Trends in prenatal screening for and diagnosis of Down's syndrome: England and Wales, 1989-97BMJ 1998; 317 doi: https://doi.org/10.1136/bmj.317.7163.922 (Published 03 October 1998) Cite this as: BMJ 1998;317:922
- David Mutton, senior research fellow (, )
- Roy G Ide, data manager,
- Eva Alberman, professor emeritus
- National Down Syndrome Cytogenetic Register, Wolfson Institute of Preventive Medicine, Department of Environmental and Preventive Medicine, St Bartholomew's and Royal London Medical Colleges, London EC1M 6BQ
- Correspondence to: Mr Mutton
- Accepted 16 April 1998
The National Down Syndrome Cytogenetic Register holds data on 10651 cases of prenatally or postnatally diagnosed Down's syndrome occurring in England and Wales from 1 January 1989 to 31 December 1997 (93% of all eligible cases) (J Morris, personal communication). We used these data to investigate the trends in prenatal diagnosis of Down's syndrome between 1989 and 1997.

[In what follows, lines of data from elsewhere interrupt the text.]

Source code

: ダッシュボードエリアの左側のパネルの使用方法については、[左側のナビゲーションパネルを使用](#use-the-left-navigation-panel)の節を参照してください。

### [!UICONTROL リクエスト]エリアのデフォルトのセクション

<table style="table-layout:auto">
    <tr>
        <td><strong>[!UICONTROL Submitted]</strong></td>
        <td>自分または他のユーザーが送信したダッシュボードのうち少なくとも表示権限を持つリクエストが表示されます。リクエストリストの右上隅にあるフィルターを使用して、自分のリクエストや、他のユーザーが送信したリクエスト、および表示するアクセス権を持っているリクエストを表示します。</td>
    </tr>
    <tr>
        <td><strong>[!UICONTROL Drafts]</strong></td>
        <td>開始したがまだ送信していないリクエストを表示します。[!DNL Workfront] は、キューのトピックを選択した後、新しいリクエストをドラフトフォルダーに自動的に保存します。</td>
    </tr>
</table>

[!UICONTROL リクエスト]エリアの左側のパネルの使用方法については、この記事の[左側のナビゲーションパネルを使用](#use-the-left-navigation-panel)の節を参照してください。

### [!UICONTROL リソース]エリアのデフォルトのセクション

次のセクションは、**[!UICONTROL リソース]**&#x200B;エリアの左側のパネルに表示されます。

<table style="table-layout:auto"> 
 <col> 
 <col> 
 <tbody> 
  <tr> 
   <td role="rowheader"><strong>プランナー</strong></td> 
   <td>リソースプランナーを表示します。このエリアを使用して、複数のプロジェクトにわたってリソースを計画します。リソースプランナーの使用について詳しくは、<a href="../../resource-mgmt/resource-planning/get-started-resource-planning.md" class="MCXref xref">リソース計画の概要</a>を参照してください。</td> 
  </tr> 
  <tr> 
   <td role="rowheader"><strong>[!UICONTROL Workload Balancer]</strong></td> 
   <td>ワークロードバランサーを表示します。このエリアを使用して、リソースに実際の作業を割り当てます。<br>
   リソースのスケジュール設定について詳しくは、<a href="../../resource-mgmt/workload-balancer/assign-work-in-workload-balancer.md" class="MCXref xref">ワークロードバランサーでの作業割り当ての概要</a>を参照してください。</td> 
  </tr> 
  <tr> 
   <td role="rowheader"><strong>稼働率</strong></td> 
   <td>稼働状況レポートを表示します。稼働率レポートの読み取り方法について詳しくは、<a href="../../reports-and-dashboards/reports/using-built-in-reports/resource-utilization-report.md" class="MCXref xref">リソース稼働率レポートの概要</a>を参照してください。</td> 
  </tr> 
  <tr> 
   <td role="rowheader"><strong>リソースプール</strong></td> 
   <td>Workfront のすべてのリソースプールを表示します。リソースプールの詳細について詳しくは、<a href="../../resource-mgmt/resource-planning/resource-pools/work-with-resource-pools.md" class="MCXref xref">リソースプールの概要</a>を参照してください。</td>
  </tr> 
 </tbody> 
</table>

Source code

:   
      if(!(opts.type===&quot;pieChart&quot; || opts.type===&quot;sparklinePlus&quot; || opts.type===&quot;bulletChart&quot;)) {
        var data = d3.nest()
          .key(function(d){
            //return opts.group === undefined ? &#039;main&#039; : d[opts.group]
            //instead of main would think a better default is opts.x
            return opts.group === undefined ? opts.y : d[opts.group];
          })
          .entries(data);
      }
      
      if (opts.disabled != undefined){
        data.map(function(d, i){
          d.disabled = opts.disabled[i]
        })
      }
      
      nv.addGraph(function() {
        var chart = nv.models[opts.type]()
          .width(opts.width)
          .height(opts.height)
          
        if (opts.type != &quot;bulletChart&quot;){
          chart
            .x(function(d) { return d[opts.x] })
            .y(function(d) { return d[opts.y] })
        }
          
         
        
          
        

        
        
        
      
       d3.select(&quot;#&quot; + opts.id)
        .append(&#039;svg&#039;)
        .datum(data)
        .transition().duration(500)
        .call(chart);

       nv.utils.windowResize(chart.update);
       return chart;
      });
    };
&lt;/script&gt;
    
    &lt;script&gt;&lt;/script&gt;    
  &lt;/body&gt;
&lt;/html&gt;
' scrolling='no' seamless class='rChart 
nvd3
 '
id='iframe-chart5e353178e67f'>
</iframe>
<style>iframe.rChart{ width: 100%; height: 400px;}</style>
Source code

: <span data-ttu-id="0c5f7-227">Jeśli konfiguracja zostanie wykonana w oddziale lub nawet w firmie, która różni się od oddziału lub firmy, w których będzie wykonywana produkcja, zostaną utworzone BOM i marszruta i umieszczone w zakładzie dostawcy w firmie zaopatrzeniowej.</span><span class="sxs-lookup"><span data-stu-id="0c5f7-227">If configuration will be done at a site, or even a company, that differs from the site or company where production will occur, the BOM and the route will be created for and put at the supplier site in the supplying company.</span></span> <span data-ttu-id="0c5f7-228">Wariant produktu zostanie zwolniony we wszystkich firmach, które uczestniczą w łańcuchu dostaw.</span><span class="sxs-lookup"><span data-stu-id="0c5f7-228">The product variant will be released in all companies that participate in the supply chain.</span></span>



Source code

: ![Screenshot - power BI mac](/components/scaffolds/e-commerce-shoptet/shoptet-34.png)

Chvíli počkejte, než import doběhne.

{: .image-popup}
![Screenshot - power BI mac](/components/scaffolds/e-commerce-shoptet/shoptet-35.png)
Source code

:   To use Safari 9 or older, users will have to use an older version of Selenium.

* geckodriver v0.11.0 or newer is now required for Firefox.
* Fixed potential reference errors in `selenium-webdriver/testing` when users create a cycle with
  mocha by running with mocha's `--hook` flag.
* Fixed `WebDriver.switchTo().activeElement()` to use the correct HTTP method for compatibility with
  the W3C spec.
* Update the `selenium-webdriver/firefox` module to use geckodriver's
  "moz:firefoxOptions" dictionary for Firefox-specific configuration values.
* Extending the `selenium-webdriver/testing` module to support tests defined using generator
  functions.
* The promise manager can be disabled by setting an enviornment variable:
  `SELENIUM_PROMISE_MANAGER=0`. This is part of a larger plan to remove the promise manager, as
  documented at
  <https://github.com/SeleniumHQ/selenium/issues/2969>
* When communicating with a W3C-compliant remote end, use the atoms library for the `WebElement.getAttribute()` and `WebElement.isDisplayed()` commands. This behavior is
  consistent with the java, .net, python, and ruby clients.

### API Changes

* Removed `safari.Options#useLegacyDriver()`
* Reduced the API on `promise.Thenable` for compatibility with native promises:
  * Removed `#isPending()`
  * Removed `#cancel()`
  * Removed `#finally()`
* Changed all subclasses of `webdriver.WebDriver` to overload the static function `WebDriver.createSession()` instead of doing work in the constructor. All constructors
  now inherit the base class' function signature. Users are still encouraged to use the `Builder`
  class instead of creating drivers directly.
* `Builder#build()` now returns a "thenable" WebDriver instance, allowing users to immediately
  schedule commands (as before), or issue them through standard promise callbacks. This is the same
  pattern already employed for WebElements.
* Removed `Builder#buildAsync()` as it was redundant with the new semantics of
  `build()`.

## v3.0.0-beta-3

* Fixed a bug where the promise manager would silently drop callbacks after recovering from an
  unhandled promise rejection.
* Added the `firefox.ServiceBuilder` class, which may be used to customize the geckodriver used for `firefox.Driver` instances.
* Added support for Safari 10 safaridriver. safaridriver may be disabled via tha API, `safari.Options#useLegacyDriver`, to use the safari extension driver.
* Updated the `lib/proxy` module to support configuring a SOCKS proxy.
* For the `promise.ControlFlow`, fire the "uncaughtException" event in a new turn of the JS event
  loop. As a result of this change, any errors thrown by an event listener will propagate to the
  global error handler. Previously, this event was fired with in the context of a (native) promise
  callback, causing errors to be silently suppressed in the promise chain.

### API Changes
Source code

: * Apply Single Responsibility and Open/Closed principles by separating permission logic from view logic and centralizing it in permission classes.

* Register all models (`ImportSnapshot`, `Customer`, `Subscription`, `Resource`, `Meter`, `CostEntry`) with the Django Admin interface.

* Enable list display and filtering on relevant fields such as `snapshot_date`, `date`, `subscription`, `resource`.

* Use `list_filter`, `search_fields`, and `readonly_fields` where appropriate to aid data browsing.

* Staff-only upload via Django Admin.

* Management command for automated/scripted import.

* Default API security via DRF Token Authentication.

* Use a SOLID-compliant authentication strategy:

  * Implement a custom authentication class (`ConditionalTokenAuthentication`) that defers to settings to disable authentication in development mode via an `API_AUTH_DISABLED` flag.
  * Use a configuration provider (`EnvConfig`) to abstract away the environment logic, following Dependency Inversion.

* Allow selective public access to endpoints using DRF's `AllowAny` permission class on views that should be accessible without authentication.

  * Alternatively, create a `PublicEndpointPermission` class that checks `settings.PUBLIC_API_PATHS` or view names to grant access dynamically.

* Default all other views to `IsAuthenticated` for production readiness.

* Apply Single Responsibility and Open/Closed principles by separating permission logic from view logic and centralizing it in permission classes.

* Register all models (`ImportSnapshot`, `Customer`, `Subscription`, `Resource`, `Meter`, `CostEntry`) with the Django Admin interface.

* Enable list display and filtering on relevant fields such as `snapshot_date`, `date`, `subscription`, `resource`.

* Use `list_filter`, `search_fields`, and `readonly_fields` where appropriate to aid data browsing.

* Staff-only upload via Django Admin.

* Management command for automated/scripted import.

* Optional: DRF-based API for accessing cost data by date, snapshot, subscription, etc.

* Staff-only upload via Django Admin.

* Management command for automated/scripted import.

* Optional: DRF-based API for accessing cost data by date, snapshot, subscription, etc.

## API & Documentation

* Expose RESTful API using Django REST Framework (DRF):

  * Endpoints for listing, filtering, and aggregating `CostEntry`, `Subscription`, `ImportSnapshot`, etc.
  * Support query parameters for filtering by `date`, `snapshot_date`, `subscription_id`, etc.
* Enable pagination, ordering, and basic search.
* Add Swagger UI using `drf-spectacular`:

Subjects, methods, and results
All clinical cytogenetic laboratories in England and Wales notify the register anonymously of trisomy 21 or related karyotypes, together with the date, place of and indications for referral, parental age, and family history. Most send a copy of the notification to the referring physician for confirmation and completion.1 The outcome of the pregnancy is requested for all cases diagnosed prenatally (but may not be known for several months) and is known for 91% of registered prenatal diagnoses overall.
In 1989 registrations numbered 1081; in 1993, 1144; and in 1997, 1336 (table). In contrast, births nationally dropped from 688 000 in 1989 to 642 000 in 1997.2 The proportion diagnosed prenatally at all maternal ages rose from 30% to 53% between 1989 and 1997. In 1989 only 9% of affected pregnancies were diagnosed prenatally in mothers under 35, rising to 45% in 1997. For mothers aged 35 and over prenatal diagnosis of affected pregnancies rose from 60% in 1989 to 72.2% in 1996 (table). However, the percentage diagnosed prenatally levelled out from 1994 onwards.
Maternal age was the first indication for 78% of all prenatal diagnostic tests in 1989 but only 16% in 1997. Maternal serum screening results as an indication increased from 6% in 1989 to 37% in 1996 and fetal ultrasound findings from 13% to 43%. Around a fifth (8/43) of ultrasound referrals for diagnosis concerned the nuchal zone in 1989, but this was 55% (191/350) in 1997.
Amniocentesis accounted for 78% (246/316) of prenatal diagnoses in 1989 and 61% (431/701) at a mean gestational age of 17.2 weeks in 1997. Between 1989 and 1992, 37% of all prenatal diagnoses followed amniocentesis before 16 weeks' gestation; between 1993 and 1996 this fell to 31%. Prenatal diagnosis by chorionic villus sampling or placental biopsy decreased from 18% (58/316) (mean gestation 11.5 weeks) in 1989 to 10% in 1992 following reports of limb defects after biopsy before week 12, increasing to 37% in 1997 at a mean gestation of 13.7 weeks.
From 1989 to 1997, 92% of cases diagnosed prenatally and with known outcome were terminated, 1.9% were miscarried, 1.5% were recorded as a stillbirth or neonatal death, and nearly 5% were live births surviving to discharge from hospital. In some of these an offer to terminate the pregnancy had been declined. When diagnosis occurred after 23 weeks, usually on the basis of ultrasound findings, only a quarter of affected pregnancies were terminated, while 23% were miscarried, stillborn, or died in the neonatal period.
A previous report provided evidence of the validity of these data.3 This showed that after adjustment for the number of terminations and the fetal losses that would have occurred naturally, the maternal age specific risks of Down's syndrome remained similar to those before the availability of prenatal diagnosis. The rise in registrations is due to the demographic trend towards starting families later in life; the high proportion of older mothers from the postwar births bulge4; and the increase in early prenatal diagnoses of trisomy 21 in fetuses leading to terminations of pregnancy that would previously have aborted spontaneously.5 All of these would tend to stabilise the annual number of affected births, in spite of the increase in the numbers diagnosed prenatally.
We thank Christina Kelekun and Karen Wells for data entry and verification. The heads of the cytogenetic laboratories of England and Wales and the Association of Clinical Cytogeneticists provide continued support and data.
Contributors: EA was the grant holder and director of research and contributed in discussion and to the drafting of the manuscript; she is guarantor for the study. RGI was responsible for the development and efficiency of the coding and data entry for the register from 1989 to 1997. DM was project coordinator and cytogeneticist for the register with responsibility for analysing the data and writing the manuscript.
Funding The register was initially funded by the Medical Research Council; since 1994 it has been funded by North and South Thames NHS Research and Development.